_EXERCISE_
A bare number is required: the count of lines in the material below that hold the word "mega".

_DATA FOR ANALYSIS_
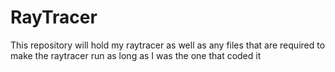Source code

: # RayTracer
 This repository will hold my raytracer as well as any files that are required to make the raytracer run as long as I was the one that coded it
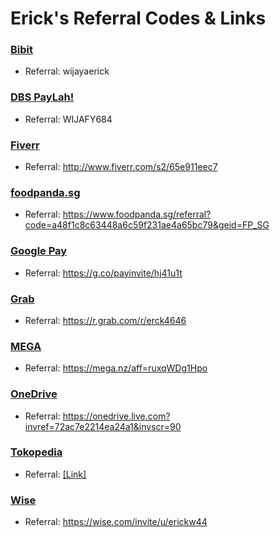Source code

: # Erick's Referral Codes & Links

### [Bibit](https://bibit.id)
- Referral: wijayaerick

### [DBS PayLah!](https://www.dbs.com.sg/personal/deposits/pay-with-ease/dbs-paylah)
- Referral: WIJAFY684

### [Fiverr](https://www.fiverr.com)
- Referral: http://www.fiverr.com/s2/65e911eec7

### [foodpanda.sg](https://www.foodpanda.sg)
- Referral: https://www.foodpanda.sg/referral?code=a48f1c8c63448a6c59f231ae4a65bc79&geid=FP_SG

### [Google Pay](https://pay.google.com)
- Referral: https://g.co/payinvite/hj41u1t

### [Grab](https://www.grab.com/id)
- Referral: https://r.grab.com/r/erck4646

### [MEGA](https://mega.nz/aff=ruxqWDg1Hpo)
- Referral: https://mega.nz/aff=ruxqWDg1Hpo

### [OneDrive](https://onedrive.live.com?invref=72ac7e2214ea24a1&invscr=90)
- Referral: https://onedrive.live.com?invref=72ac7e2214ea24a1&invscr=90

### [Tokopedia](https://www.tokopedia.com)
- Referral: [[Link]](https://www.tokopedia.com/seru/undang-untung/undang-untung-re/00135b38a359800509a7322?utm_campaign=ReferralNewBuyer-15517322-00135b38a359800509a7322-int-tp-10001511-050622&utm_source=salinlink&utm_medium=notset)

### [Wise](https://wise.com)
- Referral: https://wise.com/invite/u/erickw44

_ANSWER SPACE_
2